Enter my insurance company, and specifically, their pharmacy benefits management (PBM) subsidiary. On my first visit to the retail pharmacy to pick up my prescription, I noticed that it was only a 30-day supply of the daily medication. I asked the pharmacist if it was possible to get a larger supply of pills, or if I really had to come back every month to pick up more. Turns out my PBM restricts my refills to 30 days unless I sign up for their in-house mail-order service. I get it, that saves them money. But given travel, that model isn’t convenient for me, so I settled on a monthly routine of refills. Shout out to Walgreens for their excellent app, where I can scan the barcode on my pill bottle and pick up a refill at any Walgreens store, which I’ve done in several cities. I recently needed my prescription renewed, and with One Medical—dead easy. I clicked a button on their app and sent a recent blood pressure reading, and within ten minutes a new prescription was sent to the pharmacy.

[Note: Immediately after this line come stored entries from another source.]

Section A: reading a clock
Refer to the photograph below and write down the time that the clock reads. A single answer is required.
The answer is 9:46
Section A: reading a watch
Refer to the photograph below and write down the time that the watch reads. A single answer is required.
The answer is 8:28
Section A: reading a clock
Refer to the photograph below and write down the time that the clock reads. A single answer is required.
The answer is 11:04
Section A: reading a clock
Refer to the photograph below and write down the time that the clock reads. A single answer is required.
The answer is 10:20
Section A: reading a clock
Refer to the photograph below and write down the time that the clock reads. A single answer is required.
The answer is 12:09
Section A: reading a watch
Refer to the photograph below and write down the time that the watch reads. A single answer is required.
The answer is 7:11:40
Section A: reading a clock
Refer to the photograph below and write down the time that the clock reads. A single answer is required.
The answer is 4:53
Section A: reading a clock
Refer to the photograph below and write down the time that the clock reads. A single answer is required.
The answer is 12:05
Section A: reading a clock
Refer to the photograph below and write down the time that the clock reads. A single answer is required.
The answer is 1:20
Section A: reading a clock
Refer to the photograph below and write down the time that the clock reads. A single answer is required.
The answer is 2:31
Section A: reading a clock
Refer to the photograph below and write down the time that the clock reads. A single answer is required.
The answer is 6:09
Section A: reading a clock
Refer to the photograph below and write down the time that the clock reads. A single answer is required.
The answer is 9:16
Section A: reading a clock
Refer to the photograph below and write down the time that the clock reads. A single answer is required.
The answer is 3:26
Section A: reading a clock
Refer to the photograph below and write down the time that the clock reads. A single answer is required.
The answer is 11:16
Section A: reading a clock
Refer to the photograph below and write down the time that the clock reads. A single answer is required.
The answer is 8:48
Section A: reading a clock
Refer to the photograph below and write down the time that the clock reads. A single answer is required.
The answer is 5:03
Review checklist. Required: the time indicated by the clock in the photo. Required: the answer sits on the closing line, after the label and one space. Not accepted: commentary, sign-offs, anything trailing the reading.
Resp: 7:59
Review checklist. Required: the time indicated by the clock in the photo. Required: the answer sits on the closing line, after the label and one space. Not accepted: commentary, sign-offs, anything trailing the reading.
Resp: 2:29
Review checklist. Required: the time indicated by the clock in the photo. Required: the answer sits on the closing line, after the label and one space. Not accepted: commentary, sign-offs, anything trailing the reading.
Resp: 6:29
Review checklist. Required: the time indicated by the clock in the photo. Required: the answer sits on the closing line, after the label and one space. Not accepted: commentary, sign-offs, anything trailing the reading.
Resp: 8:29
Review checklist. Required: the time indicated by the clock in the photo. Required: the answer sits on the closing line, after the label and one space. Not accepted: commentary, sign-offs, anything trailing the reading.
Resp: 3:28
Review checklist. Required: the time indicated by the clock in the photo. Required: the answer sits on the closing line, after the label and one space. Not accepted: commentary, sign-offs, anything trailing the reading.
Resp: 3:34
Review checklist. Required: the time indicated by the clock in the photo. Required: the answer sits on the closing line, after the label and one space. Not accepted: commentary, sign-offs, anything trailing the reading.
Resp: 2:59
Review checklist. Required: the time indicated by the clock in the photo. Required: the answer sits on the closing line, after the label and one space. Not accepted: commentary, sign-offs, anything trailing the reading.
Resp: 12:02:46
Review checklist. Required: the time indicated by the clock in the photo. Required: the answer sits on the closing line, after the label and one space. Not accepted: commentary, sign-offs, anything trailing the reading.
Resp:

Again, enter the PBM. When I went to pick up my next refill, I noticed that my copay had gone up from $1.08 to $6.43. Same plan, same drug, same generic manufacturer. That’s almost a 600% price increase! Look, I can swing the six bucks, but what’s going on? I asked the pharmacist, who replied that my PBM changes their copay amounts all the time, with no explanation. Sure enough, a month later the price had bounced down to $2.30. And it’s been different every month since.
To summarize: my consumer-friendly, digitally-enabled primary care practice makes it super easy to manage my (one, admittedly minor) chronic condition. My pharmacy is making it simple to refill my prescription on my mobile phone, anywhere in America. But the giant middleman PBM wants me to conform to a supply method that’s cheaper for them but inconvenient for me and sets payments in a seemingly irrational and certainly opaque way. Isn’t it in the insurer’s interest to make sure I manage my hypertension, especially given my family history of stroke? And I’m the simplest sort of chronic disease patient. Surely it’s much worse for a lower-information, less-advantaged, polychronic patient who needs several expensive medications. What’s been a minor nuisance for me, multiplied millions of times over, is a symptom of a broken approach to managing health. Let’s hope the future of healthcare is more like One Medical and Walgreens than the PBM—and let’s keep working on fixing this crazy system.